(RECORDS SHOWN Opens)

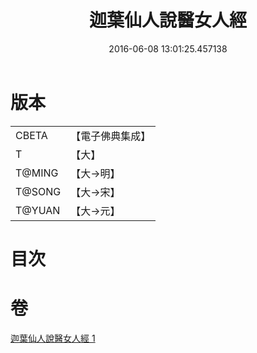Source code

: #+TITLE: 迦葉仙人說醫女人經 
#+DATE: 2016-06-08 13:01:25.457138

* 版本
 |     CBETA|【電子佛典集成】|
 |         T|【大】     |
 |    T@MING|【大→明】   |
 |    T@SONG|【大→宋】   |
 |    T@YUAN|【大→元】   |

* 目次

* 卷
[[file:KR6o0146_001.txt][迦葉仙人說醫女人經 1]]

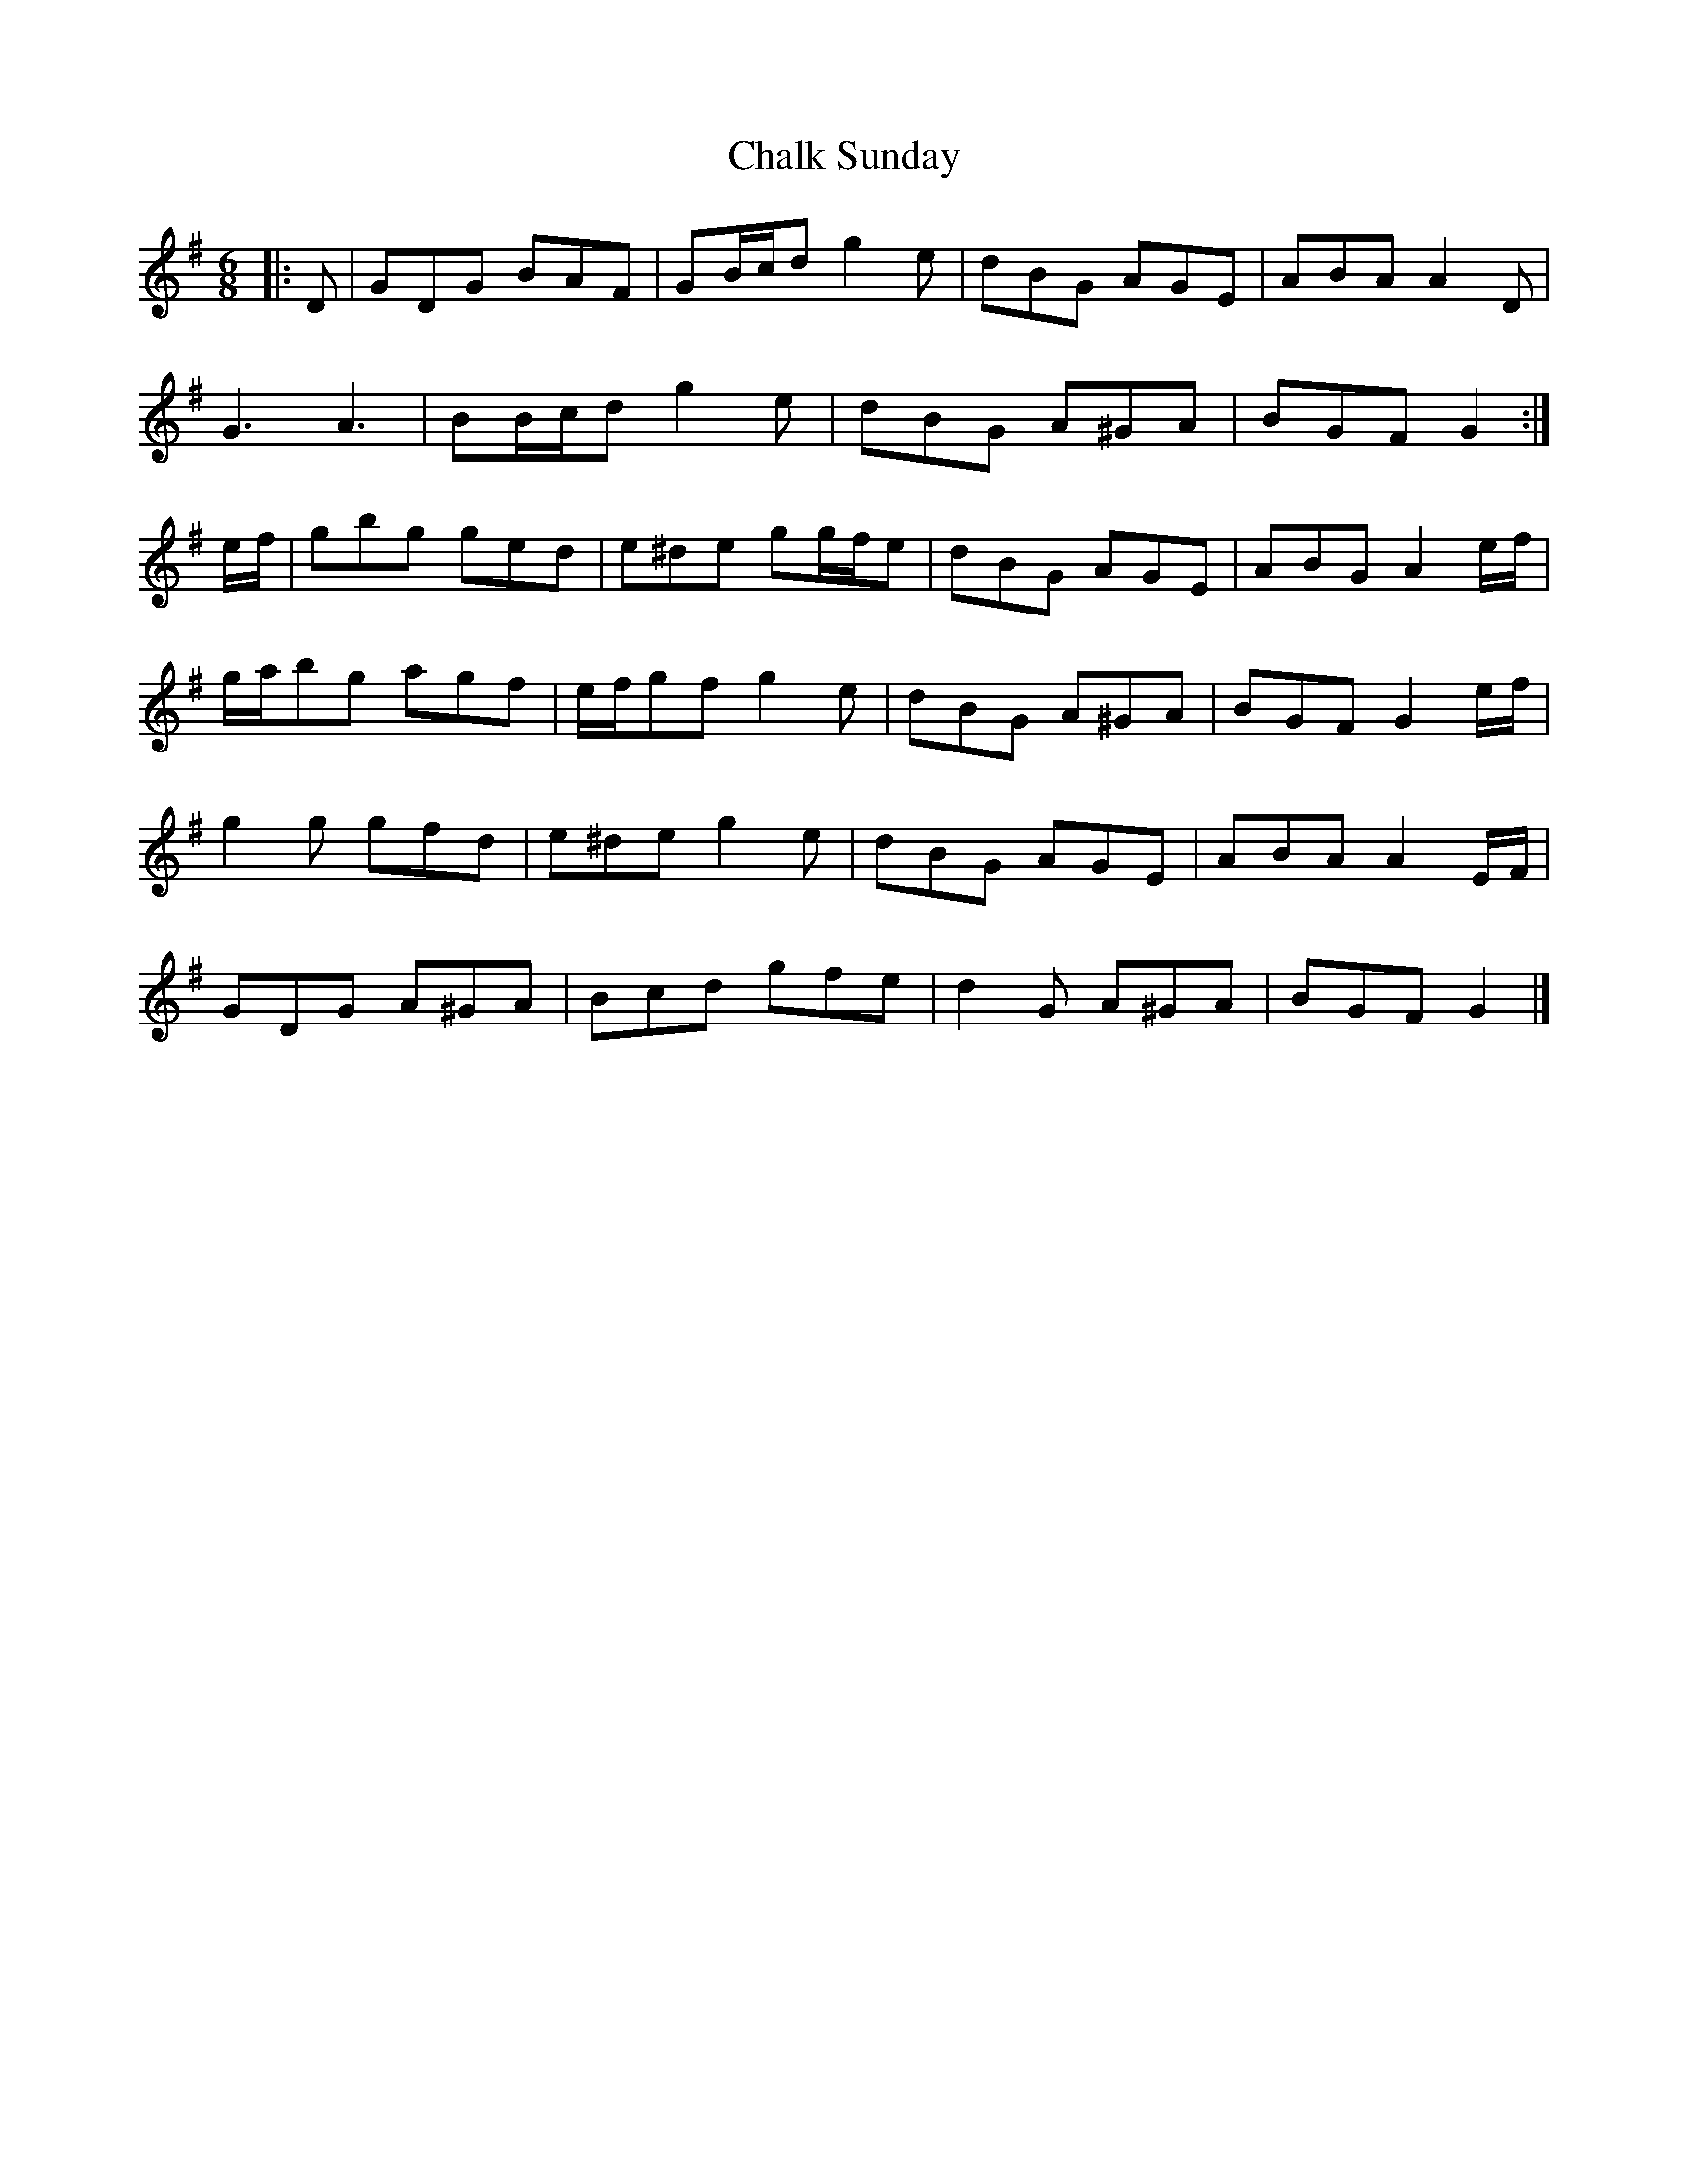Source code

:X: 1
T: Chalk Sunday
Z: ceolachan
S: https://thesession.org/tunes/9081#setting9081
R: jig
M: 6/8
L: 1/8
K: Gmaj
|: D |GDG BAF | GB/c/d g2 e | dBG AGE | ABA A2 D |
G3 A3 | BB/c/d g2 e | dBG A^GA | BGF G2 :|
e/f/ |gbg ged | e^de gg/f/e | dBG AGE | ABG A2 e/f/ |
g/a/bg agf | e/f/gf g2 e | dBG A^GA | BGF G2 e/f/ |
g2 g gfd | e^de g2 e | dBG AGE | ABA A2 E/F/ |
GDG A^GA | Bcd gfe | d2 G A^GA | BGF G2 |]
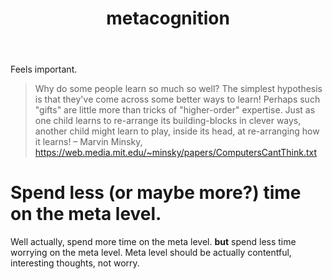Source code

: :PROPERTIES:
:ID:       050ddd7d-0f23-4904-bb72-3f8dcd795354
:END:
#+title: metacognition

Feels important.

#+begin_quote
Why do some people learn so much so well? The simplest hypothesis is
that they've come across some better ways to learn! Perhaps such "gifts"
are little more than tricks of "higher-order" expertise. Just as one child
learns to re-arrange its building-blocks in clever ways, another child
might learn to play, inside its head, at re-arranging how it learns! -- Marvin Minsky,  https://web.media.mit.edu/~minsky/papers/ComputersCantThink.txt
#+end_quote


* Spend less (or maybe more?) time on the meta level.
:PROPERTIES:
:ID:       2bd157f8-696e-434a-bd3c-86ea6b0496c5
:END:
Well actually, spend more time on the meta level. *but* spend less time worrying on the meta level. Meta level should be actually contentful, interesting thoughts, not worry.
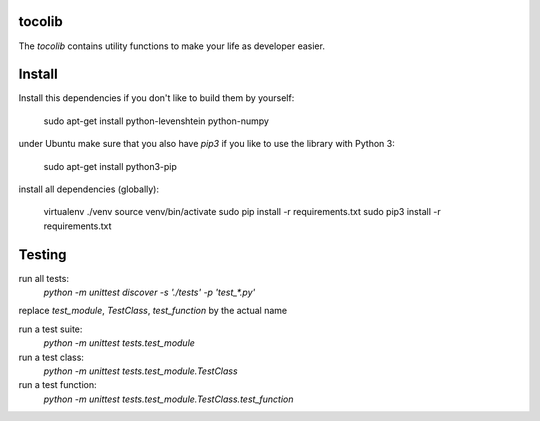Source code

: tocolib
=======================

The `tocolib` contains utility functions to make your life as developer easier.

Install
=======

Install this dependencies if you don't like to build them by yourself:

    sudo apt-get install python-levenshtein python-numpy

under Ubuntu make sure that you also have `pip3` if you like to use the library with Python 3:

    sudo apt-get install python3-pip

install all dependencies (globally):

    virtualenv ./venv
    source venv/bin/activate
    sudo pip install -r requirements.txt
    sudo pip3 install -r requirements.txt


Testing
=======

run all tests:
    `python -m unittest discover -s './tests' -p 'test_*.py'`


replace `test_module`, `TestClass`, `test_function` by the actual name

run a test suite:
    `python -m unittest tests.test_module`

run a test class:
    `python -m unittest tests.test_module.TestClass`

run a test function:
    `python -m unittest tests.test_module.TestClass.test_function`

(RECORDS SHOWN Closes)

The string "child" may appear in the lines of the records above. State how many lines contain it, with no other words.

### [SOLUTION TO THE EXERCISE]
2